Commercial VLMs do not. Same prompt, same image, different result. (see Section 3.5)

What are the cost implications of model updates, new feature attributes, or vendor pricing changes over time? How does the total cost of ownership compare when accuracy errors (missed features, false detections) are factored into downstream operational costs?

At portfolio scale, low aggregate error rates accumulate into material underwriting exposure and operational cost. (see Section 5.1)

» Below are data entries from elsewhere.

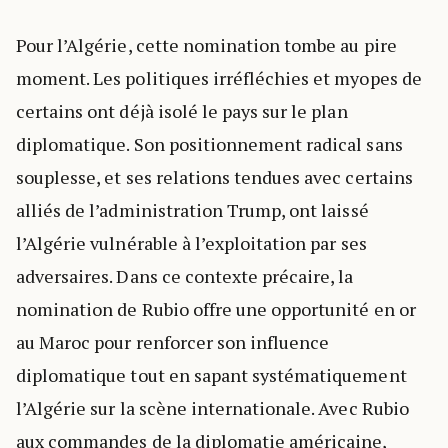
Pour l’Algérie, cette nomination tombe au pire
moment. Les politiques irréfléchies et myopes de
certains ont déjà isolé le pays sur le plan
diplomatique. Son positionnement radical sans
souplesse, et ses relations tendues avec certains
alliés de l’administration Trump, ont laissé
l’Algérie vulnérable à l’exploitation par ses
adversaires. Dans ce contexte précaire, la
nomination de Rubio offre une opportunité en or
au Maroc pour renforcer son influence
diplomatique tout en sapant systématiquement
l’Algérie sur la scène internationale. Avec Rubio
aux commandes de la diplomatie américaine,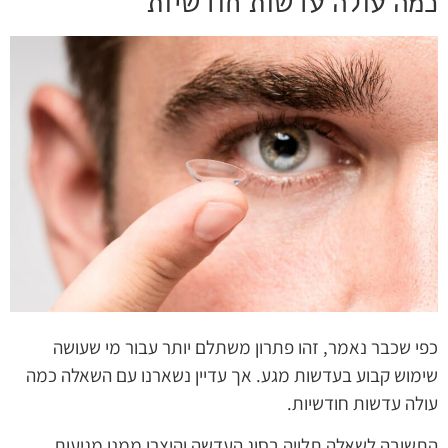
כמה עולה עדשות חודשיות
כפי שכבר נאמר, זהו פתרון משתלם יותר עבור מי שעושה
שימוש קבוע בעדשות מגע. אך עדיין נשארנו עם השאלה כמה
עולה עדשות חודשיות.
התשובה לשאלה תלויה בסוג העדשה והיצרן ממנו מגיעות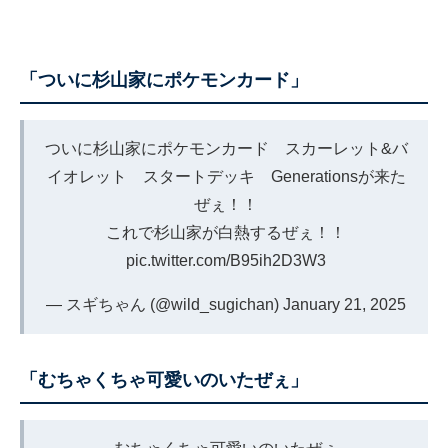
「ついに杉山家にポケモンカード」
ついに杉山家にポケモンカード スカーレット&バ
イオレット スタートデッキ Generationsが来た
ぜぇ！！
これで杉山家が白熱するぜぇ！！
pic.twitter.com/B95ih2D3W3
— スギちゃん (@wild_sugichan)
January 21, 2025
「むちゃくちゃ可愛いのいたぜぇ」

What audit trail does the model provide for its outputs? For general-purpose foundation models, how is accountability established when a detection error affects a regulated decision? What documentation exists to support compliance or dispute resolution?

Output consistency and model versioning directly affect auditability. (see Sections 3.5, 4.2)

Conclusion

This study demonstrates a material performance gap between purpose-built AI and general-purpose foundation models on four well-defined property intelligence tasks, across accuracy, cost and operational throughput. The gap is attributable to structural differences unlikely to be resolved by improvements in general capability alone. Even Anthropic’s most powerful model, in the brief window it was public, did not change the conclusion. Foundation models remain a significant capability where flexible reasoning is required — and Nearmap uses them extensively for exactly that.
Connect with our AI experts to see how purpose built AI works for your org.
Connect Now
Methodology Note
Original March 2026 results are based on Nearmap internal testing, using an aerial imagery dataset of 2,500 residential properties from the USA, hand-labelled and reviewed by human experts, containing 158 swimming pools. All models were tested against the same dataset under the conditions described. The June 12 2026 update to this study added Claude Opus 4.8, Claude Fable 5, and Gemini 3.5 Flash under the identical protocol across all four tasks. Claude Fable 5 was tested during its 72-hour availability window prior to suspension under US government export control directive EO-2026-AI-7. Results reflect API defaults at time of testing, including default reasoning mode for models that reason by default. Given the pace of model releases and policy changes in this space, readers are encouraged to conduct independent evaluation against current model versions before making procurement decisions.